Gérard Collomb a présenté son projet de loi asile-immigration mardi en commission à l'Assemblée, et, malgré ses propos, il a laissé entendre qu'un assouplissement de la durée maximale de la rétention administrative était envisageable. C'est l'un des aspects les plus polémiques du projet que l'ONG la Cimade dénonce dans son ensemble, avant son examen par l'Assemblée nationale dans 10 jours (16 avril).

Un rassemblement était organisé, hier, dans le nord-est de la capitale :

"Evidemment la mesure phare contre laquelle on est vent debout, c'est les 135 jours de rétention, que les députés parlent de réduire à 90 jours. Pour nous, en fait, les 45 jours qui existent aujourd'hui, c'est déjà trop. Donc que ce soit 90 ou 135, c'est de toutes façons, intolérable pour nous" expliquait Marion Beaufils, intervenante pour l'association la Cimade au CRA du Mesnil-Amelot.

Hassan est sorti du centre de rétention du Mesnil-Amelot la semaine dernière. Il est Marocain et vit en France depuis 15 ans :

"Trois mois, c'est pour quelqu'un qui a commis un délit, ces gens, en rétention, ils ont rien commis du tout pour la plupart. Je suis désolé, j'ai dit au président Macron, il faut bien y réfléchir, ça, c'est pas une loi, c'est une condamnation gratuite, voilà. Et si vous voulez savoir les conditions dans le centre, il n'y a rien à raconter, c'est que des mauvais souvenirs."

Les salariés de la Cimade intervenant en centre de rétention sont en grève pour protester contre ce projet de loi.
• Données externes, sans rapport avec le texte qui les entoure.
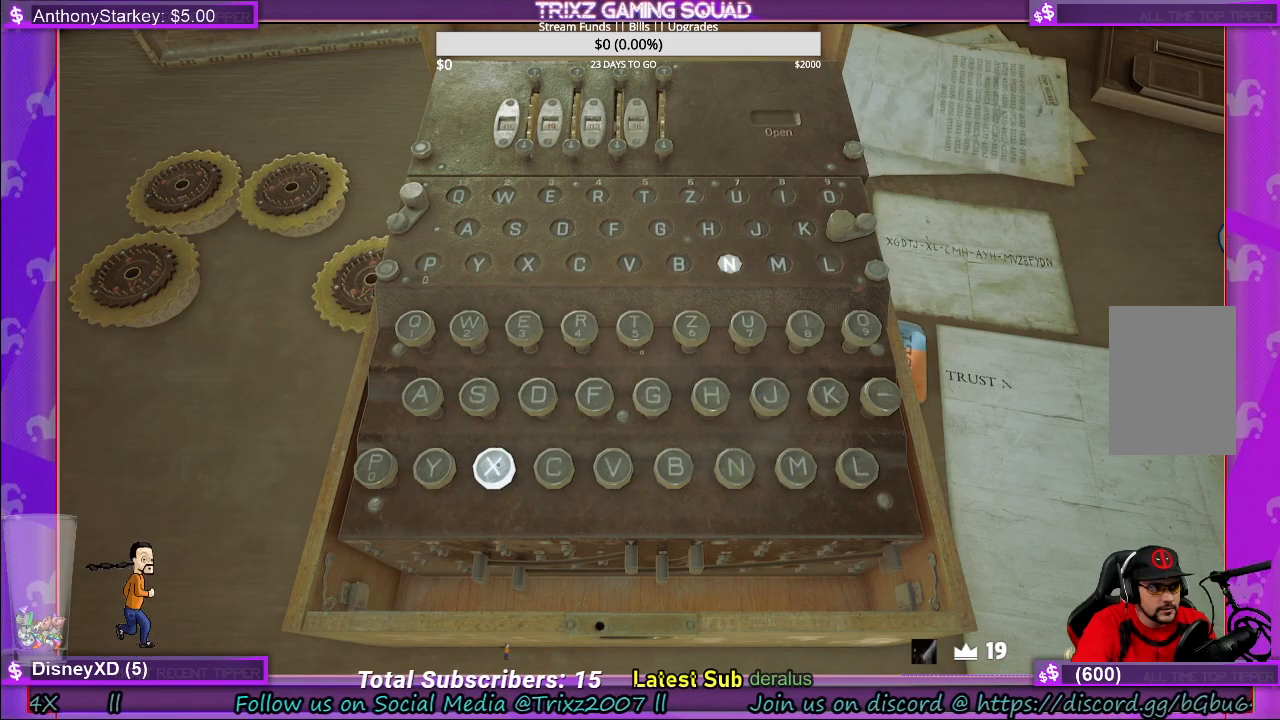
{"keys": [], "mouse": [], "events": []}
Le rassemblement d'hier avait lieu à quelques mètres de l'un des trois campements de migrants encore présents à Paris.

100 000 personnes ont demandé l'asile à la France l'an dernier. En Allemagne et en Italie, c'est plutôt le double. Selon l'association France Terre d'Asile, la France est en 17e position en Europe et les arrivées de migrants illégaux par la mer ont baissé de 63 % entre 2016 et 2017 dans l'Union européenne.